Convert the lines below, from the one containing "GR Future Projects" through the end of the rows, into a JSON list of strings with one string per line, omitting blank lines and leaving out the pictures.

━━━━━━

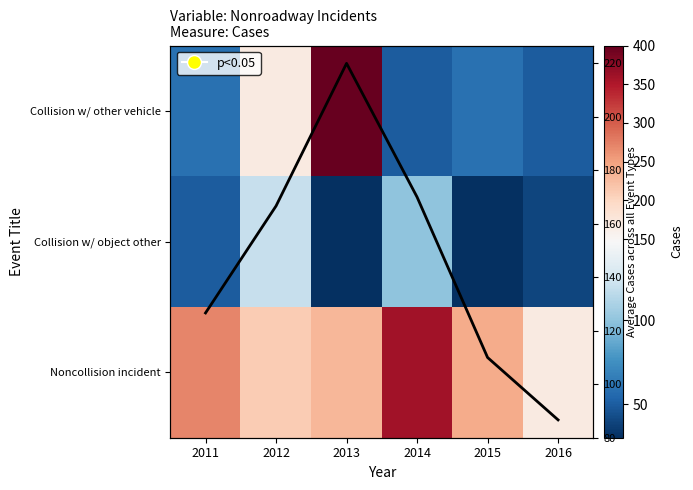

Where is Noncollision incident nearest to the value 265?

2011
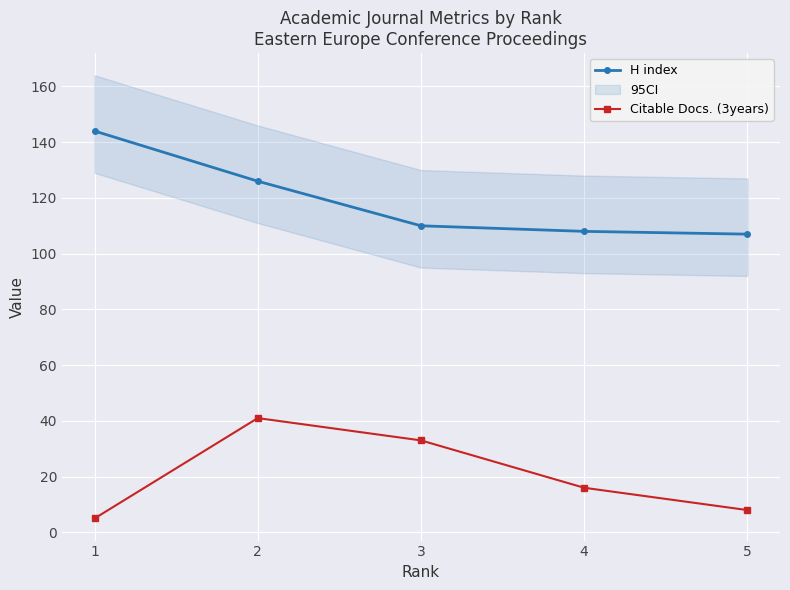

What is the value of the H index point at the 5th from the left?

107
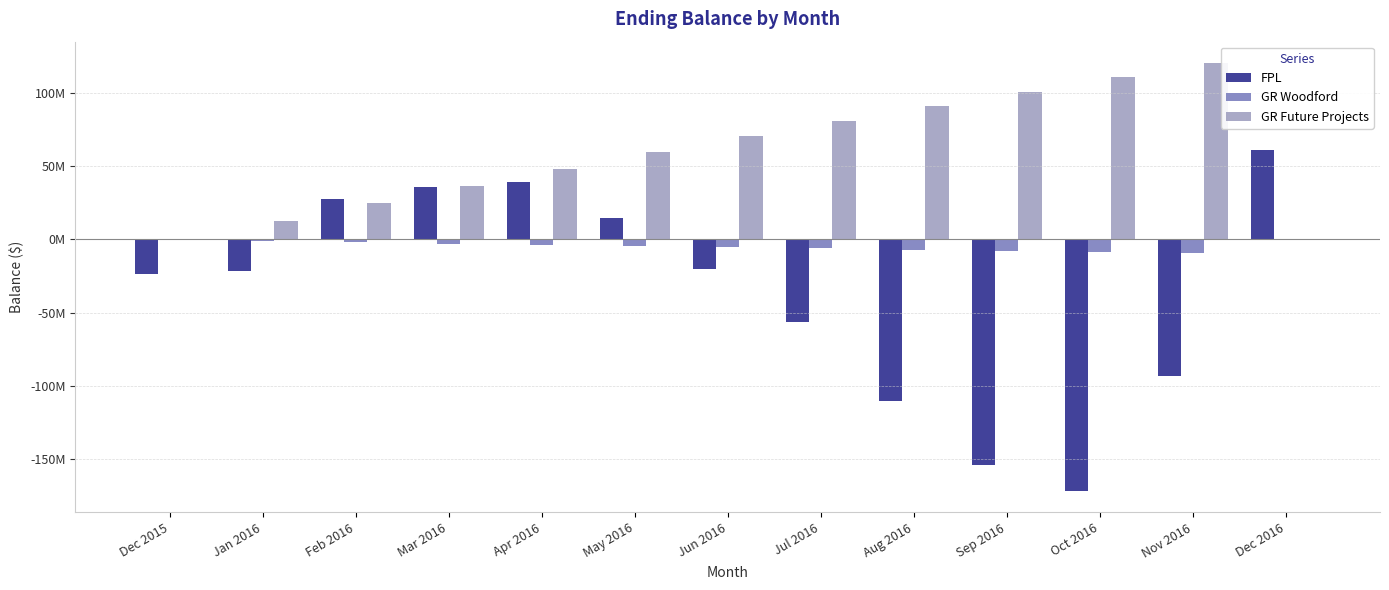

Which series has the largest total across all categories?

GR Future Projects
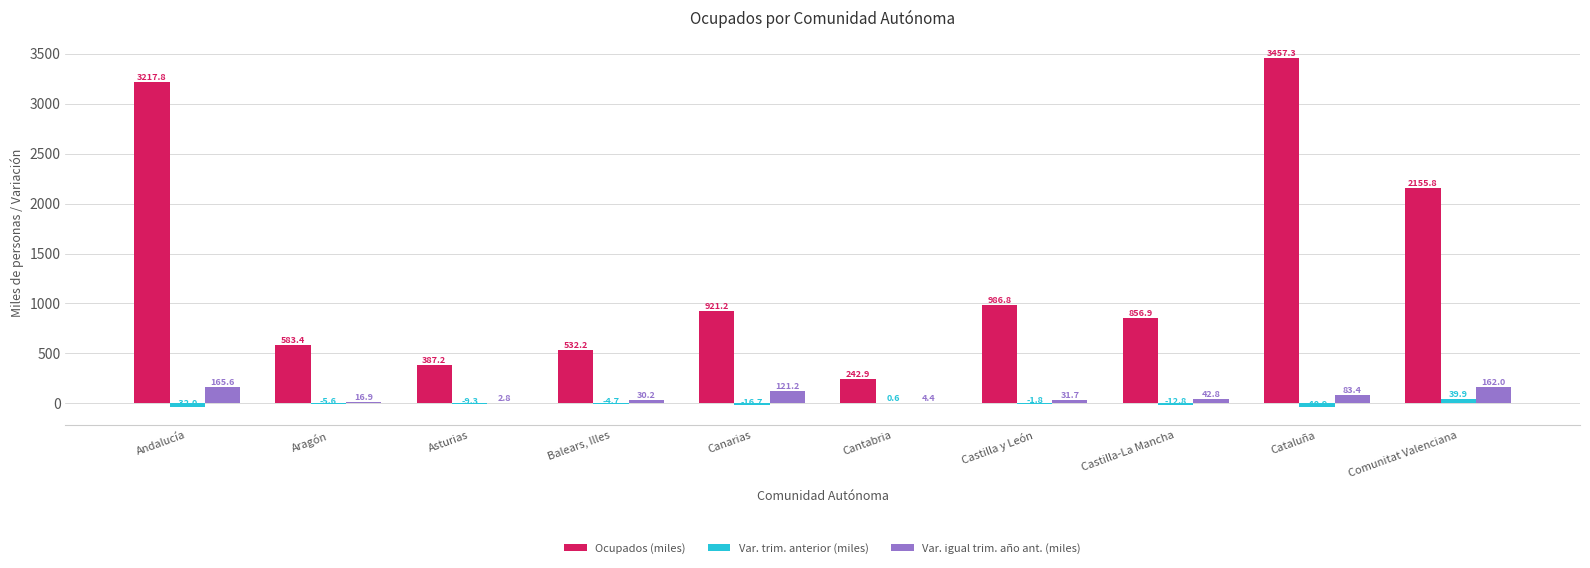

Is it true that Var. trim. anterior (miles) equals -5.6 at Aragón?

True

━━━━━━

Solution for this exercise:
[
  "GR Future Projects",
  "Is it true that Var. trim. anterior (miles) equals -5.6 at Aragón?",
  "True"
]